_What is required:_
Gather every line in the records below that contains the string "order", where case counts.

_Raw data:_
* begin *

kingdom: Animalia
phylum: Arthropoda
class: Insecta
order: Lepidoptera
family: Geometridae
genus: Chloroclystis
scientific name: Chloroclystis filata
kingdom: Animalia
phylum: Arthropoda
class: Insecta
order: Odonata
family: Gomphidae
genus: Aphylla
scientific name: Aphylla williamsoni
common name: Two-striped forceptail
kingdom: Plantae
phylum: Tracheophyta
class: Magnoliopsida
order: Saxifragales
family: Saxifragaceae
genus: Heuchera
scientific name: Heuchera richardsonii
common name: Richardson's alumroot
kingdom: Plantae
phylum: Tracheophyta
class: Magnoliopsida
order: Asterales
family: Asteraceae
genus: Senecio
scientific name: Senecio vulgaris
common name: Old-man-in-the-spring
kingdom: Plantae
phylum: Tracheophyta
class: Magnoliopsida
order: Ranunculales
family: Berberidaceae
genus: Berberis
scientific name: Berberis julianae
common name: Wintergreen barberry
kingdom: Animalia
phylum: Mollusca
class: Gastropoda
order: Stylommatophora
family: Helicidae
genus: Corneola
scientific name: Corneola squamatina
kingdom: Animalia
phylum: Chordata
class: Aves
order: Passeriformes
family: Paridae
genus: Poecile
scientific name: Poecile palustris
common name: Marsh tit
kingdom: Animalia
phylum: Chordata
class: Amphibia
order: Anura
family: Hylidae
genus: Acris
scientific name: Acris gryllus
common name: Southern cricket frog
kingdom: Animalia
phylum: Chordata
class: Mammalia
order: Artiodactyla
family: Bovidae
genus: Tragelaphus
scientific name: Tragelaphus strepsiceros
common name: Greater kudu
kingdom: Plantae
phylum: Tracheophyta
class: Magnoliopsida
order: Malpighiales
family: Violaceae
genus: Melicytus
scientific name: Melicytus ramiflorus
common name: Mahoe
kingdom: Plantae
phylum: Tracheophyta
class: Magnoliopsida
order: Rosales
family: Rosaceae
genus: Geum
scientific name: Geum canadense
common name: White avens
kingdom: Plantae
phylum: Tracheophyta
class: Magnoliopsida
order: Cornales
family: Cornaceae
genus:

* end *

_The completed task:_
order: Lepidoptera
order: Odonata
order: Saxifragales
order: Asterales
order: Ranunculales
order: Stylommatophora
order: Passeriformes
order: Anura
order: Artiodactyla
order: Malpighiales
order: Rosales
order: Cornales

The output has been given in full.